2. My sincere congratulations are accompanied by a cordial wish. In today's world, in spite of great and real progress, there is still such need of solidarity and sharing, because there is still such poverty and misery. Many of our brothers and sisters suffer from hunger, thirst, and diseases of every kind; they have not yet a decent house, in keeping with the dignity of the human person. There remains, therefore, an immense space for charity, for "beneficence", considered and lived not as the proud gesture of one who, satisfied with his own wealth, ostentatiously drops a handful of coins into the treasury of the Temple, but as the discreet and humble gift of the "poor widow" of the Gospel, who gave two copper coins, which, however, were everything she had to live on (cf. Mk 12:41-44; Lk 21: 1-4).
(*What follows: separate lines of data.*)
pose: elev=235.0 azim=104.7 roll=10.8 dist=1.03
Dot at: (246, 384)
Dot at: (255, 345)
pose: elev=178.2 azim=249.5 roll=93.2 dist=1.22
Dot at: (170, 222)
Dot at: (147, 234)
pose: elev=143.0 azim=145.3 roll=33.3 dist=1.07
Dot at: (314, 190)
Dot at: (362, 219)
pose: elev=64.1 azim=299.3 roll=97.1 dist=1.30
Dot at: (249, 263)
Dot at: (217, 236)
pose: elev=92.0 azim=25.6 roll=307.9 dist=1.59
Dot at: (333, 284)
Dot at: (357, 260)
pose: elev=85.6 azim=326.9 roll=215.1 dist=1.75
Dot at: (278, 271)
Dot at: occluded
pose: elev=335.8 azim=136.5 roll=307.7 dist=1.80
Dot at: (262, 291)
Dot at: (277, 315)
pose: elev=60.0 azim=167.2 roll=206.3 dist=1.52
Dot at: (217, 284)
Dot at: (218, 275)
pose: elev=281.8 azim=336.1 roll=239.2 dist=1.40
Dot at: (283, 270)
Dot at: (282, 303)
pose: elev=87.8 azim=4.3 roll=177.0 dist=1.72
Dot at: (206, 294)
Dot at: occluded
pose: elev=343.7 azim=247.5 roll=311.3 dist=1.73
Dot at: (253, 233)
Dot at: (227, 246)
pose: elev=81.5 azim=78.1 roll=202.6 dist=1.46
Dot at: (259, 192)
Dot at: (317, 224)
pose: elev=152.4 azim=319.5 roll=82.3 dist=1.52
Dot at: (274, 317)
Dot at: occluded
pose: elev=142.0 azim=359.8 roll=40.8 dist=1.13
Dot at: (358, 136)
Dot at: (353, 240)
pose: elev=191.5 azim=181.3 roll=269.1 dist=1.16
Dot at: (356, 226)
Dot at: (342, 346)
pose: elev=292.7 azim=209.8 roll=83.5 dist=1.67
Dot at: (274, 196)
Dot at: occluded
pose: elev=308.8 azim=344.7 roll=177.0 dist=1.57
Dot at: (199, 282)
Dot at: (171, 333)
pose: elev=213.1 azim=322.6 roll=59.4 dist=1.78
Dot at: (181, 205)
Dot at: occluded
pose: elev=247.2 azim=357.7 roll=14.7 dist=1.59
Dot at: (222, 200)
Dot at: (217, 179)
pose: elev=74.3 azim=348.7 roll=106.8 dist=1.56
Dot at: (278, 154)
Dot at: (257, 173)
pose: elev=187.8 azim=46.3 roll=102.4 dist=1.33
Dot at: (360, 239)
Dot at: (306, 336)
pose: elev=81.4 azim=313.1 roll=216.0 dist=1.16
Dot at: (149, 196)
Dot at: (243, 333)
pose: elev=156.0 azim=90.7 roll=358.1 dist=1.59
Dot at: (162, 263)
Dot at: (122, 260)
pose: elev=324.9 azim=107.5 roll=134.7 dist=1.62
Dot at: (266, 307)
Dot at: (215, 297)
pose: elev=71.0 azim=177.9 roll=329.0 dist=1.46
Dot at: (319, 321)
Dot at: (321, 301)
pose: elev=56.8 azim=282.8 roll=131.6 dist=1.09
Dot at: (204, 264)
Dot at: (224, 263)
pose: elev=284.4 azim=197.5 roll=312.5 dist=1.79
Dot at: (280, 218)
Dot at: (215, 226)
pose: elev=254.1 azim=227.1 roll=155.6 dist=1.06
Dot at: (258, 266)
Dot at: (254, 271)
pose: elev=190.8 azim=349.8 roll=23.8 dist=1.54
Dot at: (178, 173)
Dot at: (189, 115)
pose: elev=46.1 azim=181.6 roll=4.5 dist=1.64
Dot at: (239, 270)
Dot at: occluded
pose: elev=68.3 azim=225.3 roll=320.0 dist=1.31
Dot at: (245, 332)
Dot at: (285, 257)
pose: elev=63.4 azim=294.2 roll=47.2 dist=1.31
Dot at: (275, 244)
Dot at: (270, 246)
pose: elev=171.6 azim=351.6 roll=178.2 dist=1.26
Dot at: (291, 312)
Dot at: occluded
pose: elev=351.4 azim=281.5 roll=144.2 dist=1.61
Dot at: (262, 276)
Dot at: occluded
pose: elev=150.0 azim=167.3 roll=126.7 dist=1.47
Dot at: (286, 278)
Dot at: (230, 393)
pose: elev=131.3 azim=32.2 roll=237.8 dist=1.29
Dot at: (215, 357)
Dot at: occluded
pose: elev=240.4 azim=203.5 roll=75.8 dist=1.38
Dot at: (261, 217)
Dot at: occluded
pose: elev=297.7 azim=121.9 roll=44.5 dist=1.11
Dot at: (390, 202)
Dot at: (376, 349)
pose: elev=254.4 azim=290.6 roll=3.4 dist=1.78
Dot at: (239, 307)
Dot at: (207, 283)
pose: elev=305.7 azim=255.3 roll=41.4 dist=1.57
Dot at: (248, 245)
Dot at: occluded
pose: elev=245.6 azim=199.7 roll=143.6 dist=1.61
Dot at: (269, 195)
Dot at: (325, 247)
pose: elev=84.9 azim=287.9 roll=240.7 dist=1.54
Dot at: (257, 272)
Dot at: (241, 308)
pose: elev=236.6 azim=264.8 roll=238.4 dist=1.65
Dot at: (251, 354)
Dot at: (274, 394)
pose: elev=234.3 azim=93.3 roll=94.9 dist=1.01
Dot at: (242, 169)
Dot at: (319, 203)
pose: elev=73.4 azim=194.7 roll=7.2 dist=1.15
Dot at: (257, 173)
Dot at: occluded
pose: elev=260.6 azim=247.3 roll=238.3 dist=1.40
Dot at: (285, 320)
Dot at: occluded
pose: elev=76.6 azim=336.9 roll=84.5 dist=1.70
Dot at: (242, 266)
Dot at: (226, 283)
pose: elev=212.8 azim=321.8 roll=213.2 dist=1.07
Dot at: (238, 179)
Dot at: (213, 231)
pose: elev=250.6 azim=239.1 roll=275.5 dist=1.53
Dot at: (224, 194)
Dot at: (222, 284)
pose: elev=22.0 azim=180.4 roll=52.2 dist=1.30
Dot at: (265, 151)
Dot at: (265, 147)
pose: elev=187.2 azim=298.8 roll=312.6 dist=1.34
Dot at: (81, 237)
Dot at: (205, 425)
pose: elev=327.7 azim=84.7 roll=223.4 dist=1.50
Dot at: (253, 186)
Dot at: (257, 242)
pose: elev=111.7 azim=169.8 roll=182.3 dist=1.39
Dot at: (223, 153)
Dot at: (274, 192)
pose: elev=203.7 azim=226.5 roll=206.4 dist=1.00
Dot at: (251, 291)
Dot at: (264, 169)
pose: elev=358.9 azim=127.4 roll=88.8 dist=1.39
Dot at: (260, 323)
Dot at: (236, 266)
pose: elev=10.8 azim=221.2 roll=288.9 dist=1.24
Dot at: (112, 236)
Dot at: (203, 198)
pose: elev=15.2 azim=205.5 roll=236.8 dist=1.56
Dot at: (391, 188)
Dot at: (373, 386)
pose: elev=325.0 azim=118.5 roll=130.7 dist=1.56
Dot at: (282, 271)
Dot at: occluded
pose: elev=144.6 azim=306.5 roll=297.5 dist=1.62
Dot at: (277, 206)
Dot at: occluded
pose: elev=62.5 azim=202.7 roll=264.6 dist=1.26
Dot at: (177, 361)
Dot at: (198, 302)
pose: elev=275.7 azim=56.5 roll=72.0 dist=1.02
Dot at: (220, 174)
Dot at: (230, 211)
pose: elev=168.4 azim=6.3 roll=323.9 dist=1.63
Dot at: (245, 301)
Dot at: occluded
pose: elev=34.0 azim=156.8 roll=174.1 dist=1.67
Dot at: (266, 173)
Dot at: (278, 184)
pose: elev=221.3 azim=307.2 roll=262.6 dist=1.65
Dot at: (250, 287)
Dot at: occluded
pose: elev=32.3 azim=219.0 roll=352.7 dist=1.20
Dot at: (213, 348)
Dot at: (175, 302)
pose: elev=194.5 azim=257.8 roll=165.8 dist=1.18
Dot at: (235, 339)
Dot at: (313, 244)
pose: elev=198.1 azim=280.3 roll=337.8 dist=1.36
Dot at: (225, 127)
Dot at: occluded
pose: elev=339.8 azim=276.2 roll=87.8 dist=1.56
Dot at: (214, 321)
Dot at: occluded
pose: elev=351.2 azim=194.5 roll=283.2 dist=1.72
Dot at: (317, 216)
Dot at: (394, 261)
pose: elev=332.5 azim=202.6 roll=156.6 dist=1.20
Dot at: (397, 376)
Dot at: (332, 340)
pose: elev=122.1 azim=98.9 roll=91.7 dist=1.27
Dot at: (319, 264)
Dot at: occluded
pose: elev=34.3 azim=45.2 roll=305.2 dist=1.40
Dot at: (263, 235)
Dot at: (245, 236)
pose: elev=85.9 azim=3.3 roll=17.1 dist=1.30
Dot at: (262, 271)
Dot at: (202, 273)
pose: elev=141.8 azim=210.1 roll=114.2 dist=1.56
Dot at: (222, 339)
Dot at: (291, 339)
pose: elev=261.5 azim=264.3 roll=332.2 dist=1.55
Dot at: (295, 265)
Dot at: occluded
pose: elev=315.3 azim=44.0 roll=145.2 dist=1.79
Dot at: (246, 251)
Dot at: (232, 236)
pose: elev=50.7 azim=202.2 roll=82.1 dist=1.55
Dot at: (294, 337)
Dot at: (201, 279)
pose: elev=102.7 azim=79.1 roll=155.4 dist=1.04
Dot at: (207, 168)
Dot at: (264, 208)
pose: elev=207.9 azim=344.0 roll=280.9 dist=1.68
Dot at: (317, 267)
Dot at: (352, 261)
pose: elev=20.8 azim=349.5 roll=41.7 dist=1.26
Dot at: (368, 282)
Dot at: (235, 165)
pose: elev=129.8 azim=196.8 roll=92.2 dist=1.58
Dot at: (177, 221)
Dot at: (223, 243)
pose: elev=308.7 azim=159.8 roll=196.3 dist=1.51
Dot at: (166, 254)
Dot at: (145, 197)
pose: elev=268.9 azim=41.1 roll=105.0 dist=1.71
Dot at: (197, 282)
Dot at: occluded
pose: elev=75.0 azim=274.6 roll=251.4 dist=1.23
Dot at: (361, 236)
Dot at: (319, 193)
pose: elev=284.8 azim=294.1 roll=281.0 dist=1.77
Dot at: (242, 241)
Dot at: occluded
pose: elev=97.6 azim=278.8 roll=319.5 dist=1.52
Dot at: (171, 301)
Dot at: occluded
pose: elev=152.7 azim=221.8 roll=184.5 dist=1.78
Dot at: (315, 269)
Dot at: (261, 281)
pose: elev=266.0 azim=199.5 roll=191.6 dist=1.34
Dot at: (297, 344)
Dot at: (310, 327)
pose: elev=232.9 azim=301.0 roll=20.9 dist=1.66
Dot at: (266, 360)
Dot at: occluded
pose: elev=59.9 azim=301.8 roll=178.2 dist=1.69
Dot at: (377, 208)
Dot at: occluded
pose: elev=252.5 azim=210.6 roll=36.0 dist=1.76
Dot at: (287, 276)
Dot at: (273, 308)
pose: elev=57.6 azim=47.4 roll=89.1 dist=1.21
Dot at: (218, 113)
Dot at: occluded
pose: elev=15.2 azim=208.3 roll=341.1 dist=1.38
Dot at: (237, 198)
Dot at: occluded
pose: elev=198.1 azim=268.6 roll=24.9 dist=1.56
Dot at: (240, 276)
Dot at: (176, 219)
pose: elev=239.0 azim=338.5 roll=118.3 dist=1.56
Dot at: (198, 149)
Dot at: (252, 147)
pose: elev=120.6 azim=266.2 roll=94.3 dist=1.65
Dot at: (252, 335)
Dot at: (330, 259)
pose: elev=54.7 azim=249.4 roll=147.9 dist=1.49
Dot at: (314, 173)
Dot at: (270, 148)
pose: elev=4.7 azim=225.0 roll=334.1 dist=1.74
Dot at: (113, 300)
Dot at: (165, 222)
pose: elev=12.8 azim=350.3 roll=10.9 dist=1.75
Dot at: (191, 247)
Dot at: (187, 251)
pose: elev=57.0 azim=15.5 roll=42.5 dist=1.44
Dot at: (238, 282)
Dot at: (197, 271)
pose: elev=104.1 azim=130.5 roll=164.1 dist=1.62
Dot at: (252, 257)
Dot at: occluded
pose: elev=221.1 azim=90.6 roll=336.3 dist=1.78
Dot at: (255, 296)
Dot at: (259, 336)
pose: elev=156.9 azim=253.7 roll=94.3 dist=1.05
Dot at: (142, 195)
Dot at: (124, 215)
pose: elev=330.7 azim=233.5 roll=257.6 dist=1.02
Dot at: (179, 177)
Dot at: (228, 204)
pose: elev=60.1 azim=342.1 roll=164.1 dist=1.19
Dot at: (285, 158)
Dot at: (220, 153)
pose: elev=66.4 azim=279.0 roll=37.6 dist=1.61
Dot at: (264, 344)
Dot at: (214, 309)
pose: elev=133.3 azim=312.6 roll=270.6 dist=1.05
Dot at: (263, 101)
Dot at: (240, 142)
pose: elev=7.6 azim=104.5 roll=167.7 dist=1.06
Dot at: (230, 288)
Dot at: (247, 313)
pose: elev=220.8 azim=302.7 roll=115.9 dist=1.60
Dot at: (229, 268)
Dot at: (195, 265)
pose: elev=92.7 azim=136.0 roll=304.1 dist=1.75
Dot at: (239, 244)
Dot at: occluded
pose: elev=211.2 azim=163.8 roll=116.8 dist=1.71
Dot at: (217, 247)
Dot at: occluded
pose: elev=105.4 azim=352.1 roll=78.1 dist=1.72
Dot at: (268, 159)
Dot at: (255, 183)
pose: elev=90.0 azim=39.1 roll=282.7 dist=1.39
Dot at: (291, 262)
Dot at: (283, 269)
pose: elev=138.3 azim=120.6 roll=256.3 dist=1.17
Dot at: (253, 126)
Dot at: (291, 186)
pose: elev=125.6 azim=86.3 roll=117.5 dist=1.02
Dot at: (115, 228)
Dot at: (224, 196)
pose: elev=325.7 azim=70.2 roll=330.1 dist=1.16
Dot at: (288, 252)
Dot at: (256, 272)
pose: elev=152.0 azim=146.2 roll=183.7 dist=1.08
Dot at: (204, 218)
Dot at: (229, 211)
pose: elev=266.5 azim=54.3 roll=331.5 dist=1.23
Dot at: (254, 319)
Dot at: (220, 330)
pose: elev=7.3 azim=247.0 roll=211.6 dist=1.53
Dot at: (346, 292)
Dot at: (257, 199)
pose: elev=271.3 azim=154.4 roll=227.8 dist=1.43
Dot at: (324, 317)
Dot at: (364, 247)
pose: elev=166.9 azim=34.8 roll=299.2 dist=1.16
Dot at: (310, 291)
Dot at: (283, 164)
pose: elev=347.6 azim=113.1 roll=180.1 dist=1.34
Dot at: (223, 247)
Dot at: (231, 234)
CharitySt Paul says"is not arrogant or rude. [It] does not insist on its own way" (l Cor 13:5). 

3. Keep on, beloved sons, along these main lines, which are the lines of the Gospel. The latter must always remain the firm and secure foundation of your individual and social behaviour. Let your profession be illuminated and directed by the light of faith, let it be expressed and put into practice in consistent witness to Christian life.

With these wishes I willingly impart to you, to all the members of Credito Artigiano and to their families, a special Apostolic Blessing.